(Data to process begins)

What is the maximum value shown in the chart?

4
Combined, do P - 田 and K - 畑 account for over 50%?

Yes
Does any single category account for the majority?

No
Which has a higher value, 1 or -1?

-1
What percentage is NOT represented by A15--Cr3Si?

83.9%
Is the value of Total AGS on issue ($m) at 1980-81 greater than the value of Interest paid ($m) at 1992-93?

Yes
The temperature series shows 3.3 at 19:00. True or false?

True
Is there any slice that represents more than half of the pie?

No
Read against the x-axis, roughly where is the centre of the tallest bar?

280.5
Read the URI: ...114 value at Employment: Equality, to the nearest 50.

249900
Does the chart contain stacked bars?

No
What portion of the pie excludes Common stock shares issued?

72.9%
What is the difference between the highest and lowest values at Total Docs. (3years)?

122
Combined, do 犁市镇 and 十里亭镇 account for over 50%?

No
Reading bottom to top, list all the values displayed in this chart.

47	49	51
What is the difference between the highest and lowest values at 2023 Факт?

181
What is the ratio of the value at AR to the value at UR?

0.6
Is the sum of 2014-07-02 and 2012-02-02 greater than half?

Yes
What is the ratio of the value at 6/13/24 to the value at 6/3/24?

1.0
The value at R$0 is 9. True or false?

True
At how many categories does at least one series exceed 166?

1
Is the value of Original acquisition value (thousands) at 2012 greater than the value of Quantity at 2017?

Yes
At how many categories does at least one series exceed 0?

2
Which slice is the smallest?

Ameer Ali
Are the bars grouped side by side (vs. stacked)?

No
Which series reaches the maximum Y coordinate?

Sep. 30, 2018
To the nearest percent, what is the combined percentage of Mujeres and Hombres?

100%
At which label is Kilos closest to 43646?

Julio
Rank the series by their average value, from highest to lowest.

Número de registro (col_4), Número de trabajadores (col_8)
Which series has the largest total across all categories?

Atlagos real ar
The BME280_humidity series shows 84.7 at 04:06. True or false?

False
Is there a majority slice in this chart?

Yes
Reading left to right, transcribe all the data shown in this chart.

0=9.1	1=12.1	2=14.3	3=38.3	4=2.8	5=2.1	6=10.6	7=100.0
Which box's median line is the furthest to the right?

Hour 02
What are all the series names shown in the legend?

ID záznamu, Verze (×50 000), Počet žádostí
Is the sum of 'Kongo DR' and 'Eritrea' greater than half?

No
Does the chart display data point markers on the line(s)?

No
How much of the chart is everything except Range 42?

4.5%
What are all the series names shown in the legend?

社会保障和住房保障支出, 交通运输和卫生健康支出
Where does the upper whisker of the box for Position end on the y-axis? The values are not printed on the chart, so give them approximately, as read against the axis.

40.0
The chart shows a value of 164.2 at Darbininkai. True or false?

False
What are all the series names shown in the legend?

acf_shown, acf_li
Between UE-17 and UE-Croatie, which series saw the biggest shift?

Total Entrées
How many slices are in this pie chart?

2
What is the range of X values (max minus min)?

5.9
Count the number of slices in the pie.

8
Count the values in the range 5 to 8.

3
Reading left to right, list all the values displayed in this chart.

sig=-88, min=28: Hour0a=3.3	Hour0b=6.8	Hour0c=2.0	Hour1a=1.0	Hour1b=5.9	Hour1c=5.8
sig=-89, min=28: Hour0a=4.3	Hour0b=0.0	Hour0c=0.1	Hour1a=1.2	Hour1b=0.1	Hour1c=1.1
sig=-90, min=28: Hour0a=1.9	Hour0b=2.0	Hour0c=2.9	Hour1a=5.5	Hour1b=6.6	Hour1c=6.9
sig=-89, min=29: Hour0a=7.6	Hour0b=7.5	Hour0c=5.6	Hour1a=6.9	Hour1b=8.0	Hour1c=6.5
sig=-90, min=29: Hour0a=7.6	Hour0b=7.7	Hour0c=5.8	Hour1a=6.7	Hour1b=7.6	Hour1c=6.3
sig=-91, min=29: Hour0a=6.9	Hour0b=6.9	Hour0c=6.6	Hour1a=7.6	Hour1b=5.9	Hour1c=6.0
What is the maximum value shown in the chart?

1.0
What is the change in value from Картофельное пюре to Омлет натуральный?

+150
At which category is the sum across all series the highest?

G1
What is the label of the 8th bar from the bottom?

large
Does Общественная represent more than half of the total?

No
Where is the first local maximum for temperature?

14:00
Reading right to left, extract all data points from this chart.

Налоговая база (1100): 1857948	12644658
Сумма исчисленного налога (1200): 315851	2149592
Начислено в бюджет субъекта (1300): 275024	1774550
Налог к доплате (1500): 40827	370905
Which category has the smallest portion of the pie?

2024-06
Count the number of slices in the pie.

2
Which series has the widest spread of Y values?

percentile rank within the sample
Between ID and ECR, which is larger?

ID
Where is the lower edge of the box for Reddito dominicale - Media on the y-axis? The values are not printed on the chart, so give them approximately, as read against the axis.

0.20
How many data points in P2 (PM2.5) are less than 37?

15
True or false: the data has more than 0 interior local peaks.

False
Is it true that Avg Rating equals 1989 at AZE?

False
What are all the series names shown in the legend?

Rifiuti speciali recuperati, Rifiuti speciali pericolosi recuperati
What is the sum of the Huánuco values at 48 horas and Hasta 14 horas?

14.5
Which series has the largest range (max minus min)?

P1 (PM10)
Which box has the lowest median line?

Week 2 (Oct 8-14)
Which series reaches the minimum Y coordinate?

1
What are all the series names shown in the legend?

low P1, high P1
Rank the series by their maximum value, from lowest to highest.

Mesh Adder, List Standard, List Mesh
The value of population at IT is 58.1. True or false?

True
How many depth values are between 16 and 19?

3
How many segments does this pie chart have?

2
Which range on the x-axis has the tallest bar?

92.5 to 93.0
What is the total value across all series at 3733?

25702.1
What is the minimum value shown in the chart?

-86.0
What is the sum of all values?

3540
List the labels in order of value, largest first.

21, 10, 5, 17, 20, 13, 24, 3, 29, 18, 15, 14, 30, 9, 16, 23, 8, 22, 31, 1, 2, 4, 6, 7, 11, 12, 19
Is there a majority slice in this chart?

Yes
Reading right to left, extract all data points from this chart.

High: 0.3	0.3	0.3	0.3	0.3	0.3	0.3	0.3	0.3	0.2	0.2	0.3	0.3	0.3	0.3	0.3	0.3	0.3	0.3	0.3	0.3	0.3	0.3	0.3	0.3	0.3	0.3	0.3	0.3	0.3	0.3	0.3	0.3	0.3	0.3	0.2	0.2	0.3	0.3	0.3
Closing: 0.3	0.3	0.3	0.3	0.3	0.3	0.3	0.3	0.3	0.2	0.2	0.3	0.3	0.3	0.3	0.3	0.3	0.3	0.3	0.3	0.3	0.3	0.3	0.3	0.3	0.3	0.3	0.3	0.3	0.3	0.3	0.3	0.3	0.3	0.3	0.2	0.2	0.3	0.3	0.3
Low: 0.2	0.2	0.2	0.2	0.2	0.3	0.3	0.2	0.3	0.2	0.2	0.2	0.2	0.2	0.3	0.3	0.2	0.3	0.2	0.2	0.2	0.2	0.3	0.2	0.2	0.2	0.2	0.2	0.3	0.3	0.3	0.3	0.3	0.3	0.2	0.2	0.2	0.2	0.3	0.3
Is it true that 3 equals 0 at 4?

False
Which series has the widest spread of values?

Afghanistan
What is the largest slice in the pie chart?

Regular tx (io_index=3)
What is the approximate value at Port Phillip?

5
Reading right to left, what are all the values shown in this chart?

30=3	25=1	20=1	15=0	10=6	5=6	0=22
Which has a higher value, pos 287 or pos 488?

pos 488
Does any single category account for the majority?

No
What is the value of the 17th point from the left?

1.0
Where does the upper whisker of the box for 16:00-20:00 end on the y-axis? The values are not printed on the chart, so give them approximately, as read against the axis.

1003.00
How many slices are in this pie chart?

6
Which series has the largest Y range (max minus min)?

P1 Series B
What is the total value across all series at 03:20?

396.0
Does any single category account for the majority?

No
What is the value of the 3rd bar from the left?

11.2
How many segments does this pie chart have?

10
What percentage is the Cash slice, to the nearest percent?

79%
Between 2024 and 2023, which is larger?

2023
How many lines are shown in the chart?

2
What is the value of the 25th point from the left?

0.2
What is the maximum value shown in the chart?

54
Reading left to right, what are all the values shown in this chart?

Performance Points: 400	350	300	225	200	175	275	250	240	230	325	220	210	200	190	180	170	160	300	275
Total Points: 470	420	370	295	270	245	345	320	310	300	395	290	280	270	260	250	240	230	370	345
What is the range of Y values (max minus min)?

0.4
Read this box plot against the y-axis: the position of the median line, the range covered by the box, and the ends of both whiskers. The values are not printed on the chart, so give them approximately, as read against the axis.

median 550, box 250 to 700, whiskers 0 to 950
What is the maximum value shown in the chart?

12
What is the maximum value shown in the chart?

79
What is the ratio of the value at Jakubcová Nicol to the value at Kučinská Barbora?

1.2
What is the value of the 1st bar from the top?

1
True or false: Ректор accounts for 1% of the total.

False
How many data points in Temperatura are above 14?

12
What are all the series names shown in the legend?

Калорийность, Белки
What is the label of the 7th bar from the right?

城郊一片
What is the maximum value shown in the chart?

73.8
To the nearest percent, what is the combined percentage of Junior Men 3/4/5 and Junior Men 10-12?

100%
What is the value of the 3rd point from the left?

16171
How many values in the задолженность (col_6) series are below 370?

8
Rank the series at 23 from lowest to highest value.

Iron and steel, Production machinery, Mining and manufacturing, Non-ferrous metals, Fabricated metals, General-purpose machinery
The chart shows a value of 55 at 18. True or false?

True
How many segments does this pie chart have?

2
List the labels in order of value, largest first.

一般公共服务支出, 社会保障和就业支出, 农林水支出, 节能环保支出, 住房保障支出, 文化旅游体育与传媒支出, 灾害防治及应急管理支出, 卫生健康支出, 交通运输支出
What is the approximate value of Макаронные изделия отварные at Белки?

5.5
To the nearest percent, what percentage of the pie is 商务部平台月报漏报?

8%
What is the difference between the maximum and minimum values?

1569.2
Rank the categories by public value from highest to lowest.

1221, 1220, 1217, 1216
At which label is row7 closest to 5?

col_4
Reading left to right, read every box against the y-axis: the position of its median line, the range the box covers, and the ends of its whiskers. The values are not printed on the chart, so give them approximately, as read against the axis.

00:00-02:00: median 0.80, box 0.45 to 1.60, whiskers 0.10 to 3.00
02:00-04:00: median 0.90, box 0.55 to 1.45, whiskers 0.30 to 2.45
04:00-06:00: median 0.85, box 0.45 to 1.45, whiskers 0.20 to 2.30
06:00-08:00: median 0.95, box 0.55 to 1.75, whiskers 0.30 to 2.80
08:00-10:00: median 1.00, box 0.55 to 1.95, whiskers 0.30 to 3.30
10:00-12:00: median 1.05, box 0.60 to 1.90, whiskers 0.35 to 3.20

(Data to process ends)

The problem: In the listing above, take the lines starting with the line containing "1221, 1220, 1217, 1216" and going on through the line containing "Reading left to right, read", and turn them into a Markdown table. Use the columns Row and Line, number each line in order, and leave out blank lines.

Your response:
| Row | Line |
|---|---|
| 1 | 1221, 1220, 1217, 1216 |
| 2 | At which label is row7 closest to 5? |
| 3 | col_4 |
| 4 | Reading left to right, read every box against the y-axis: the position of its median line, the range the box covers, and the ends of its whiskers. The values are not printed on the chart, so give them approximately, as read against the axis. |